Una donazione in memoria a noi sembrava molto meglio dei fiori: la storia di Nino

NN , ‘non conosco il nome’, quindi figlio di genitori ignoti. E invece qualcuno al Tribunale per i minorenni di Milano, nel 1936, pensò che NN potesse trasformarsi in Nino… così iniziò la sua storia…

NN , ‘non conosco il nome’, quindi figlio di genitori ignoti.
E invece qualcuno al Tribunale per i minorenni di Milano, nel 1936, pensò che NN potesse trasformarsi in Nino. Come cognome, così da registrare quel neonato abbandonato in culla, se ne scelse uno dei tanti che all’epoca erano contenuti in una specie di dizionario in dotazione dei giudici, ai fini della registrazione in anagrafe.
Ma dopo pochi giorni quel neonato si ritrovava già nelle braccia di una coppia di Milano e così Nino fu successivamente adottato con il cognome dei genitori, Catacchio.

La donazione in memoria

Nino è mancato da poche settimane e suo figlio Francesco è ben felice di scandire il nome e il cognome di quel papà nato nell’anonimato, ora che a favore di Ai.Bi. e dei progetti Fame di mamma è stata devoluta una donazione in sua memoria, frutto di una raccolta fondi tra amici e parenti.

------------

§ **Compiti richiesti**
- A) Nel testo sulla storia di Nino, con quale cognome fu adottato Nino?
- B) Scrivi il seguito del racconto sulla storia di Nino, riprendendo dopo l'ultima frase.

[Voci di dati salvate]
------------

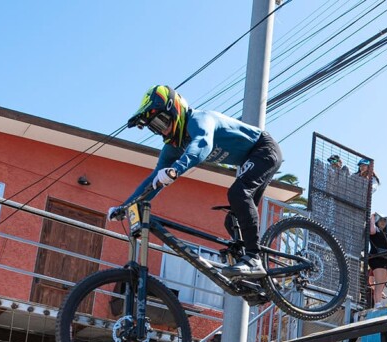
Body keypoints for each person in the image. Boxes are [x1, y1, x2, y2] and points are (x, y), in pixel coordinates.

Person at [112, 85, 283, 277]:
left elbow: (202, 144)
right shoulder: (173, 147)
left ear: (175, 109)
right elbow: (154, 180)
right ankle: (258, 279)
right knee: (232, 221)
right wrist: (125, 206)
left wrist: (176, 169)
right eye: (156, 127)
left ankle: (253, 259)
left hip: (264, 149)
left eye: (162, 121)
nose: (163, 131)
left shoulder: (199, 119)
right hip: (250, 159)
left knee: (238, 193)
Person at [367, 214, 387, 309]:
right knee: (378, 282)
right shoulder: (376, 230)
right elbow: (371, 230)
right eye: (381, 220)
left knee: (381, 283)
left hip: (385, 259)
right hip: (376, 258)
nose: (383, 222)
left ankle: (378, 302)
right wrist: (372, 217)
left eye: (385, 220)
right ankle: (377, 303)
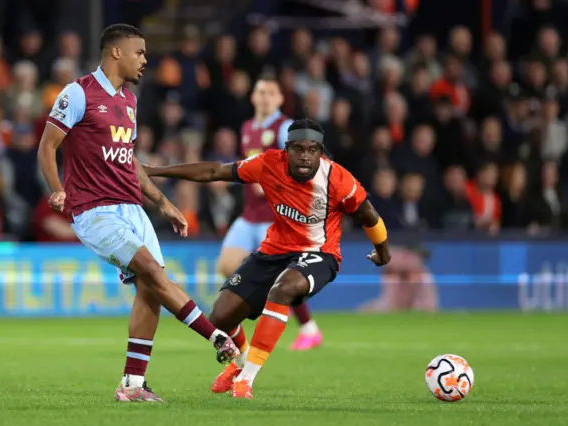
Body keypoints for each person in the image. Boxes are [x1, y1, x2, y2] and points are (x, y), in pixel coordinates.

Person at [37, 23, 239, 403]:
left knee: (149, 290)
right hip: (95, 212)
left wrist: (163, 203)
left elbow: (129, 161)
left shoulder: (129, 101)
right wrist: (57, 190)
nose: (145, 60)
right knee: (151, 271)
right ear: (116, 52)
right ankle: (215, 336)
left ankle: (132, 385)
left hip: (133, 210)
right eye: (140, 52)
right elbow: (47, 148)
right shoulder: (78, 93)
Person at [145, 117, 392, 399]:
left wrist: (383, 251)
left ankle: (246, 380)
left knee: (283, 289)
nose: (305, 156)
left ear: (321, 152)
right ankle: (239, 364)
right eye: (298, 149)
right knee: (221, 317)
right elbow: (214, 171)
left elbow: (368, 214)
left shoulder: (338, 179)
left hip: (319, 254)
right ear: (286, 149)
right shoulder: (268, 163)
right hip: (273, 251)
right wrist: (156, 170)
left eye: (312, 150)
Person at [219, 73, 324, 353]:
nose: (264, 97)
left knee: (280, 277)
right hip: (250, 213)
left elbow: (305, 162)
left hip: (277, 216)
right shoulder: (247, 127)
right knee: (227, 265)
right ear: (253, 96)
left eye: (270, 93)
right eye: (260, 92)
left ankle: (308, 328)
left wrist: (278, 184)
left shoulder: (284, 127)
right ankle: (247, 323)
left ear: (279, 99)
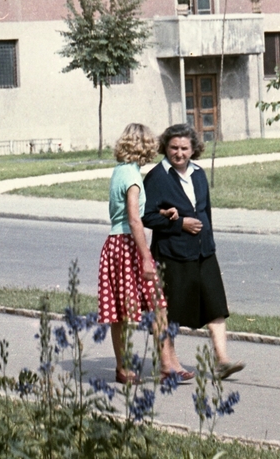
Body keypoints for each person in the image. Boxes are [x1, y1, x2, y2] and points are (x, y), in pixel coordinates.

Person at [141, 123, 244, 382]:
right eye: (174, 147)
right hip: (172, 253)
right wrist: (179, 223)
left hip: (203, 253)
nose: (179, 153)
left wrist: (208, 239)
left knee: (216, 306)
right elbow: (147, 216)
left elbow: (205, 211)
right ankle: (169, 363)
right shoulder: (156, 177)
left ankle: (222, 361)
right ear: (165, 147)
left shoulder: (198, 173)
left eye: (185, 148)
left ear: (193, 149)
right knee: (171, 310)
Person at [96, 123, 167, 385]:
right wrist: (146, 257)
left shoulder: (120, 172)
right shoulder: (134, 178)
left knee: (121, 312)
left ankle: (122, 367)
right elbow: (135, 220)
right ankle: (166, 364)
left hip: (114, 244)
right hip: (128, 246)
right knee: (157, 305)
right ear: (145, 147)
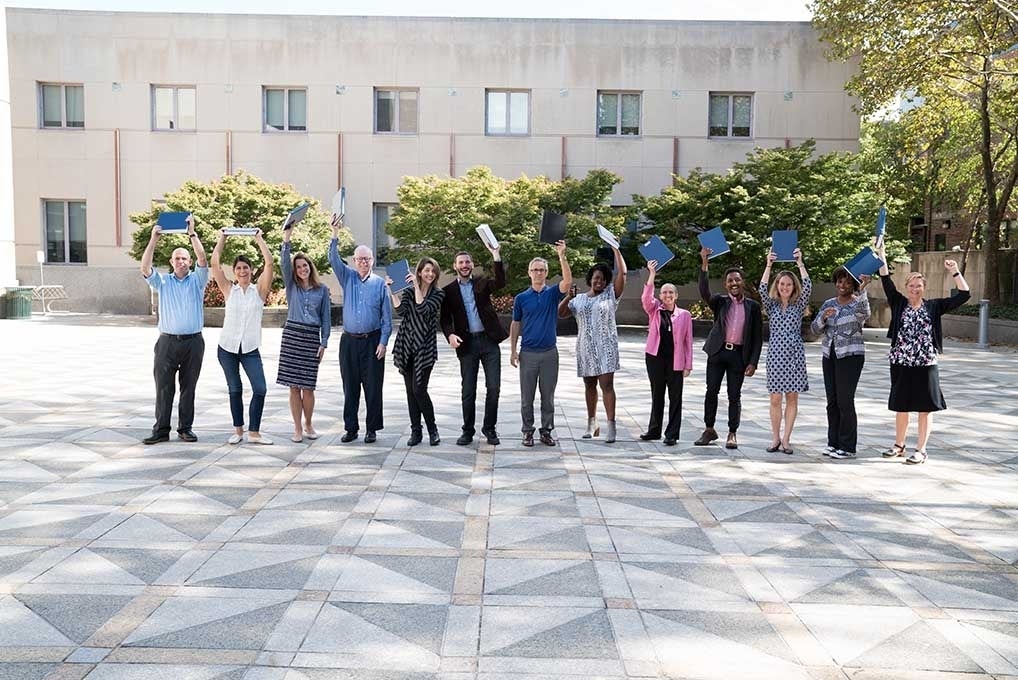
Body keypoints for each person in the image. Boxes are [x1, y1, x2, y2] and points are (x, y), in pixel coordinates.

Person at [875, 244, 970, 464]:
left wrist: (955, 271)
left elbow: (964, 295)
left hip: (926, 363)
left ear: (924, 288)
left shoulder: (934, 306)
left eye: (918, 286)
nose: (914, 289)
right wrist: (881, 256)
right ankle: (899, 446)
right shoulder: (899, 303)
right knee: (901, 405)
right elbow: (886, 280)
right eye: (911, 285)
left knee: (925, 408)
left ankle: (921, 450)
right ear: (906, 286)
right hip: (900, 362)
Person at [139, 215, 209, 444]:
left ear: (189, 262)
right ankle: (161, 430)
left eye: (184, 258)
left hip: (193, 342)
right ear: (171, 262)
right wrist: (153, 239)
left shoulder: (197, 281)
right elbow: (145, 267)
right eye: (177, 258)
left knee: (189, 387)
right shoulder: (162, 281)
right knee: (163, 388)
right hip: (167, 342)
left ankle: (185, 428)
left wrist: (192, 233)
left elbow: (203, 257)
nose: (181, 261)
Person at [329, 218, 392, 444]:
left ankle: (372, 429)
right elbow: (332, 259)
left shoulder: (380, 285)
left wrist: (383, 342)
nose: (363, 262)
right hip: (349, 342)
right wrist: (335, 233)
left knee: (373, 387)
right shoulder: (348, 277)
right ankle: (351, 428)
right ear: (354, 261)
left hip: (372, 340)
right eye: (359, 259)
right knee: (350, 386)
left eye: (367, 258)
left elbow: (387, 318)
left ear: (372, 260)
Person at [210, 229, 274, 445]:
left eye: (246, 267)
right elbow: (215, 264)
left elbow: (270, 264)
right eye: (238, 268)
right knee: (235, 389)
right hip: (227, 348)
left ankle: (254, 432)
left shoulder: (260, 291)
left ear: (251, 270)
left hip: (250, 349)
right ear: (234, 271)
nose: (242, 271)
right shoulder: (229, 290)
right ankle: (238, 431)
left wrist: (259, 238)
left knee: (260, 388)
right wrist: (222, 238)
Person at [695, 246, 763, 450]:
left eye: (737, 280)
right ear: (726, 285)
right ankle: (709, 429)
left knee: (734, 395)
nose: (734, 283)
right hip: (717, 352)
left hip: (738, 356)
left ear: (742, 282)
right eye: (730, 281)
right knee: (711, 391)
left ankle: (732, 432)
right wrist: (705, 263)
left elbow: (758, 338)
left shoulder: (753, 307)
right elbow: (704, 291)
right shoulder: (720, 302)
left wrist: (753, 362)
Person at [440, 246, 508, 446]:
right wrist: (450, 334)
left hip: (489, 341)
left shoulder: (482, 283)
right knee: (468, 390)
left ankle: (489, 428)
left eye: (467, 262)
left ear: (472, 265)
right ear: (455, 266)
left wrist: (496, 255)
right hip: (466, 344)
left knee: (494, 387)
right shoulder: (448, 291)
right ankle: (467, 430)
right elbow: (445, 320)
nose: (464, 265)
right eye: (461, 262)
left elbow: (501, 282)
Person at [557, 245, 627, 442]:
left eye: (603, 279)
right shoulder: (578, 299)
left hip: (606, 348)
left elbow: (623, 273)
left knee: (607, 385)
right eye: (596, 278)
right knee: (589, 386)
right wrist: (567, 297)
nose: (599, 281)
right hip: (585, 348)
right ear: (590, 279)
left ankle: (611, 426)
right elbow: (560, 314)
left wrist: (616, 251)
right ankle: (591, 422)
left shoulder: (611, 295)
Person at [509, 241, 572, 447]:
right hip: (528, 353)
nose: (538, 273)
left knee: (548, 397)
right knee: (527, 398)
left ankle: (546, 430)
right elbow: (515, 324)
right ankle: (527, 431)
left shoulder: (552, 293)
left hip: (549, 353)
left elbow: (568, 282)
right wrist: (512, 351)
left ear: (546, 273)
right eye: (535, 270)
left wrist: (562, 255)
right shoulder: (521, 298)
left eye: (542, 270)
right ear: (529, 272)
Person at [277, 227, 332, 443]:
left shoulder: (322, 290)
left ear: (310, 267)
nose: (302, 269)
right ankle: (297, 428)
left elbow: (326, 319)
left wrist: (324, 342)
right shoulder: (292, 287)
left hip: (311, 339)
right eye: (298, 266)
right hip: (292, 336)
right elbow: (283, 262)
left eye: (305, 265)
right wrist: (286, 238)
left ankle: (309, 424)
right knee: (294, 387)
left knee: (308, 388)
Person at [810, 267, 871, 459]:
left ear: (852, 284)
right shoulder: (828, 304)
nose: (842, 285)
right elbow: (814, 329)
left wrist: (863, 290)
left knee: (845, 401)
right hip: (830, 355)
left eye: (846, 282)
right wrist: (823, 317)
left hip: (851, 356)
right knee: (832, 402)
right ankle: (833, 442)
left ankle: (848, 447)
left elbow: (865, 313)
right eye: (839, 281)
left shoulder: (857, 304)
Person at [758, 248, 812, 454]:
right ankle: (775, 438)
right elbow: (762, 287)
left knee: (791, 397)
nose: (785, 287)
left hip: (794, 356)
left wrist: (800, 263)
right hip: (775, 356)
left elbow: (808, 285)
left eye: (788, 284)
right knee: (774, 398)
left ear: (793, 287)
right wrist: (769, 264)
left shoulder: (798, 305)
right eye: (782, 284)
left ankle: (787, 439)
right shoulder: (771, 306)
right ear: (777, 286)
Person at [390, 258, 445, 446]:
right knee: (410, 391)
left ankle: (432, 430)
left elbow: (422, 308)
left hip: (425, 348)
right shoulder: (407, 292)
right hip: (406, 345)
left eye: (433, 271)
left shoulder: (438, 294)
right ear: (419, 272)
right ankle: (416, 431)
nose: (430, 274)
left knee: (419, 389)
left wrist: (415, 286)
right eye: (427, 270)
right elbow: (401, 311)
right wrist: (391, 291)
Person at [640, 259, 693, 446]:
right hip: (655, 358)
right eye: (664, 292)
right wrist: (652, 274)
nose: (668, 295)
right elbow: (646, 298)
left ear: (676, 295)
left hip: (675, 361)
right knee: (657, 394)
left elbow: (688, 342)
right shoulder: (654, 310)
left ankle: (672, 433)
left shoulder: (685, 315)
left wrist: (688, 365)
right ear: (660, 295)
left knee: (675, 397)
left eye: (671, 292)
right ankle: (654, 430)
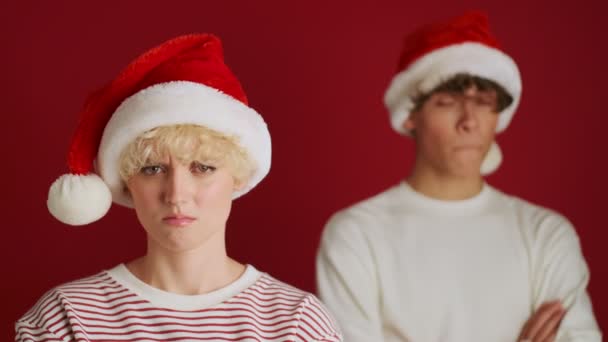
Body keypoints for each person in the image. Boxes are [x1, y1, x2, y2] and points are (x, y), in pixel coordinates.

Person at [16, 33, 342, 342]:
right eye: (153, 168)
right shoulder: (65, 319)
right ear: (127, 182)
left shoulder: (296, 323)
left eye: (203, 168)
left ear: (238, 176)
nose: (176, 194)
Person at [316, 11, 601, 342]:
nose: (469, 121)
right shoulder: (356, 235)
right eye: (447, 102)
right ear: (411, 115)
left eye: (484, 102)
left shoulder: (546, 235)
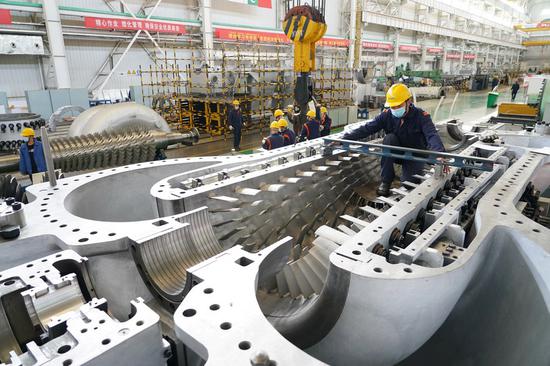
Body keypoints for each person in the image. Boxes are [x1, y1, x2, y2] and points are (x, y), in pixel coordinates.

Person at [341, 83, 445, 196]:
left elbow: (432, 135)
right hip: (396, 151)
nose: (395, 109)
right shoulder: (387, 115)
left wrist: (440, 154)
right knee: (389, 139)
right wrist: (345, 138)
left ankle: (410, 174)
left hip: (415, 155)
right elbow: (367, 128)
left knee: (409, 184)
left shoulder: (421, 116)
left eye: (398, 106)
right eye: (392, 106)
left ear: (408, 101)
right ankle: (386, 181)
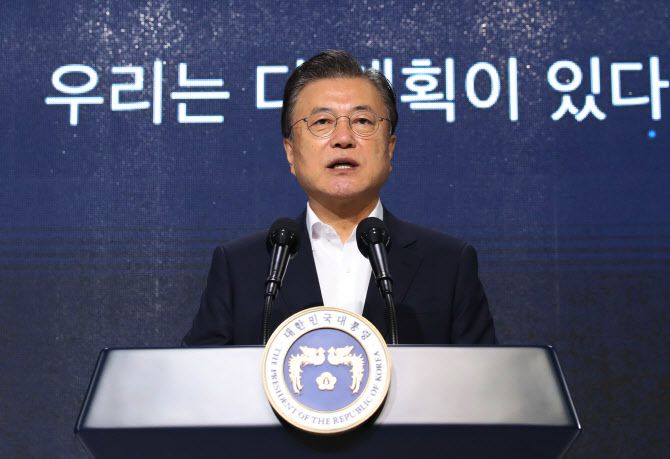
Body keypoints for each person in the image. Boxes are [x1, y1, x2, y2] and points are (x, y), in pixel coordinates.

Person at [183, 50, 496, 346]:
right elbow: (197, 376)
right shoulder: (241, 267)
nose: (344, 138)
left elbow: (486, 379)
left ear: (389, 148)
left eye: (362, 121)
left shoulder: (448, 265)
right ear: (291, 152)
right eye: (322, 122)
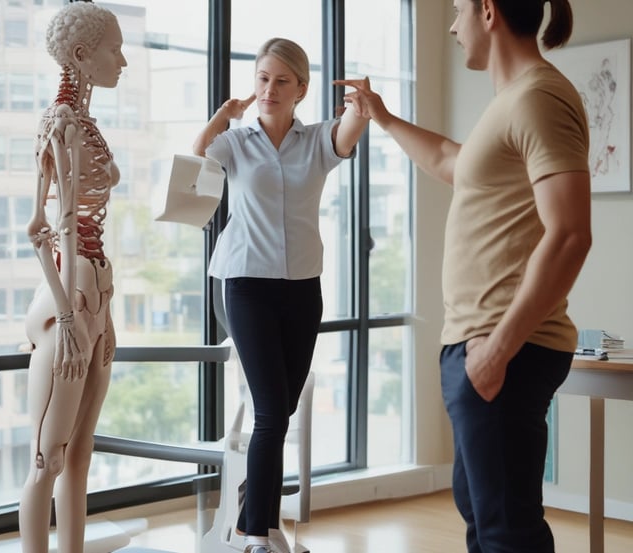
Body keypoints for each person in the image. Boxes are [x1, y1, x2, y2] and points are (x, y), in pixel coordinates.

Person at [337, 1, 591, 552]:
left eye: (457, 11)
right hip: (483, 346)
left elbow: (570, 233)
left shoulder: (539, 98)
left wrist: (497, 350)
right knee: (485, 519)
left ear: (487, 10)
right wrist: (381, 116)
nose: (452, 26)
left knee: (506, 532)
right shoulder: (511, 102)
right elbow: (453, 163)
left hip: (506, 348)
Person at [193, 37, 369, 553]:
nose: (268, 89)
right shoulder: (237, 141)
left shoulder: (316, 141)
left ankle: (257, 520)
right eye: (262, 78)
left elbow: (349, 134)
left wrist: (361, 107)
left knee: (281, 409)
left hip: (302, 288)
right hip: (243, 283)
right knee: (271, 412)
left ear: (301, 89)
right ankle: (255, 538)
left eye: (281, 81)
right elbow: (198, 156)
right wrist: (222, 115)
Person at [19, 2, 126, 552]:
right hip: (70, 298)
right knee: (48, 458)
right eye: (115, 49)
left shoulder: (86, 124)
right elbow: (42, 227)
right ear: (83, 55)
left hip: (96, 295)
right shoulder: (60, 123)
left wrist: (99, 316)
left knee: (81, 455)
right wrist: (68, 318)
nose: (123, 61)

------------

§ **Risposte ai compiti**
- A) Nino fu adottato con il cognome dei genitori, Catacchio.

- B)
“È stata un’idea che ci è venuta mentre ci trovavamo in agenzia funebre. Una donazione in memoria a noi  sembrava molto meglio dei fiori. E così, cercando una associazione che si occupasse di bambini abbandonati, abbiamo trovato Amici dei Bambini. Abbiamo raccolto quasi 700 euro e ne siamo contenti. È bello vedere  il nome e il cognome del papà accanto a progetti che tanto hanno in comune con lui”.

L’adozione prima della legge 184/83

La storia di Nino viene da lontano e si iscrive in un contesto delle adozioni molto diverso da quello attuale a livello sia giuridico che sociale. Prima della legge 184/83, che superava e sviluppava la precedente del 1967, l’adozione non era concepita come uno strumento di protezione nell’interesse di un minore abbandonato: prevaleva un aspetto caritatevole della tutela tanto che in ogni città vi erano brefotrofi e orfanotrofi, spesso gestiti da ordini religiosi, per bambine e bambini. A livello di percezione sociale, l’adozione era ancora una sorta di tabù, in nome di una presunta superiorità dei legami di sangue, o comunque qualcosa che si realizzava ma accadeva nel silenzio, spesso nella cerchia di persone che si conoscevano, anche alla lontana. E ancor più frequentemente, i ragazzi adottati venivano a conoscenza molto tardi della loro adozione o addirittura, mai.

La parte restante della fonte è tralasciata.